The best of formal and informal education merged when the National Writing Project (NWP) and the Association of Science-Technology Centers (ASTC) kicked off the Intersections Initiative, a program to support partnerships between NWP sites and science museums around the country to integrate literacy practices with science, technology, art, engineering, and mathematics (STEAM) education and to work at the intersections of formal and informal education. 

Why Bring Science Centers and Writing Projects Together?

Inverness Research had worked with ASTC and NWP for over twenty-five years, and Mark St. John thought there was tremendous potential in fostering this partnership for several reasons. One reason is that NWP and ASTC share a long history of working with science educators and youth. In addition, there are approximately 200 local NWP sites located across the country and over 350 science centers and museums that are ASTC members; many communities have both. All three organizations thought that a collaboration between the NWP and ASTC sites seemed likely to foster and be able to support innovative experiments in science-literacy work at scale.

Foundational Ideas

Several key ideas were foundational to the design and implementation of the Intersections project. First, it is both feasible and productive to have writing project sites and science centers plan locally appropriate, innovative science-literacy projects. Rather than setting out to dictate that local partnerships would implement a “one-size fits all” program, the Intersections project would provide guidelines and ongoing input to help foster the creative bubbling up of innovative ideas from local sites. Another key idea is that the project would focus on the formation of partnerships first, developing projects second, with the forming of project ideas as a vehicle to build partnerships within the network. The Intersections project would also focus on design and iteration, using multiple mechanisms to provide the local partnership sites with a variety of input and feedback on the design and implementation of their local programs—including design institutes and charrettes, community calls, leadership team thinking partners, and annual reflective report writing processes. In addition, the Intersections project was designed to address the challenge of how to scale up and disseminate local, innovative programming: by linking two national organizations in this proposed project, with their history of sharing programs and practices across both kinds of communities (writing and informal science learning), this project would create the opportunity for both large-scale experimentation and dissemination of creative arrangements between NWP sites and science centers. These small local experiments, networked together and supporting each other, could lead to innovative designs of programs and activities that give informal and formal science educators skills in developing science and literacy programs, and give youth creative opportunities to have rich science inquiry experiences while at the same time fostering literacy and media skills.

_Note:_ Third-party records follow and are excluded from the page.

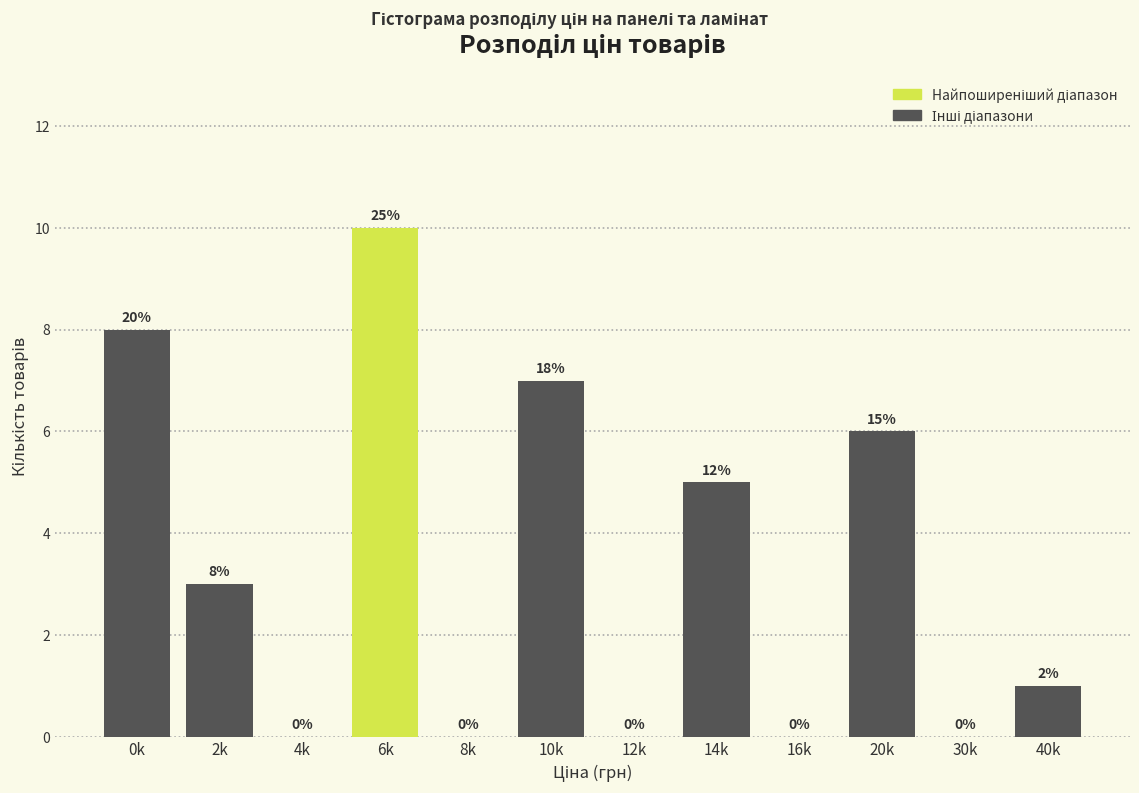

Reading left to right, transcribe all the data shown in this chart.

0k=8	2k=3	4k=0	6k=10	8k=0	10k=7	12k=0	14k=5	16k=0	20k=6	30k=0	40k=1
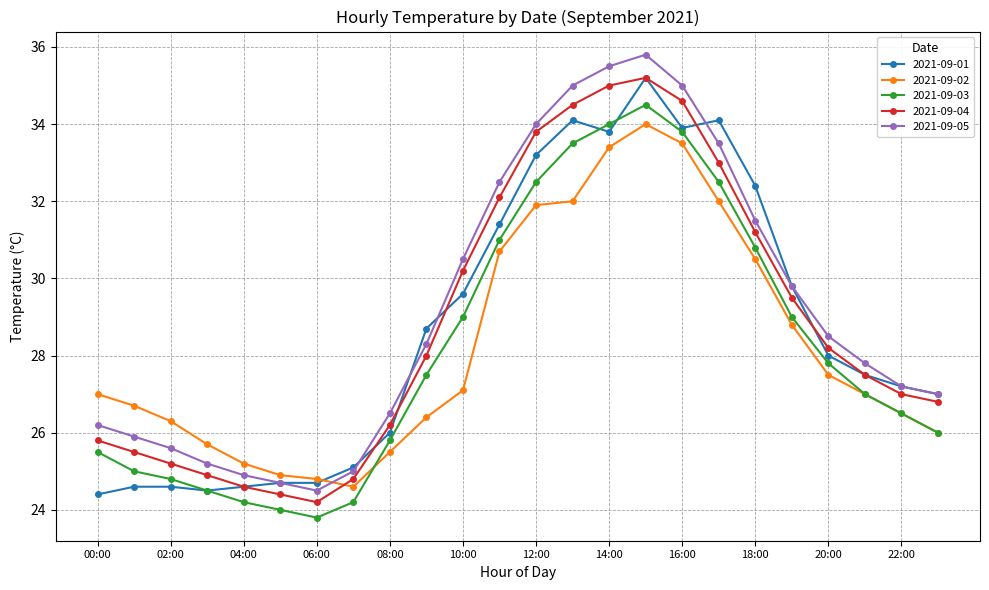

Which series has the largest range (max minus min)?

2021-09-05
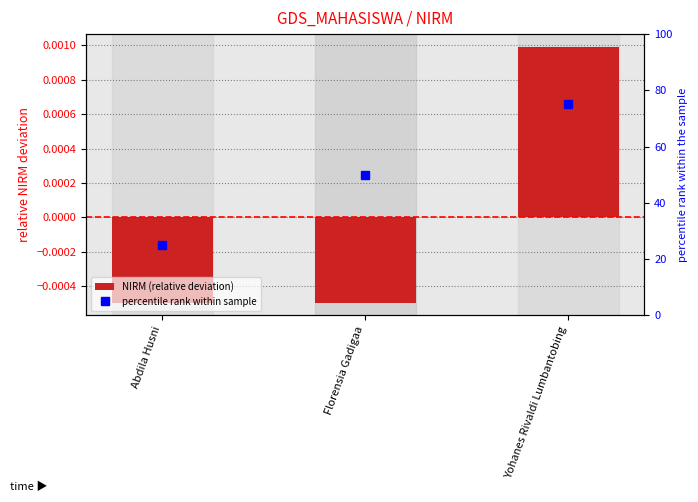

Which series has the widest spread of values?

percentile rank within sample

Symbiosis: Innovation and Scale-Up

The huge existing capacity to share and disseminate these experiments through both of these existing organizations—essentially continually growing the network of NWP sites and science museums involved in the effort —could provide a mechanism that creates a symbiotic relationship between innovation and scale-up.

The resulting Intersections project’s goals were to create partnerships between NWP sites and science museums, to support their self-identified science and literacy programming, and link them with other sites across the country through professional development and technical assistance activities to create a network of practitioners that share and communicate emerging new practices. Led by project leaders from both NWP and ASTC, Intersections would help broker local partner arrangements between NWP sites and science centers; provide meetings and ongoing support mechanisms to enable these partner sites to share ideas and learn from one another; provide technical assistance and evaluation of programming efforts; and ultimately, produce a collection of successful arrangements and program designs.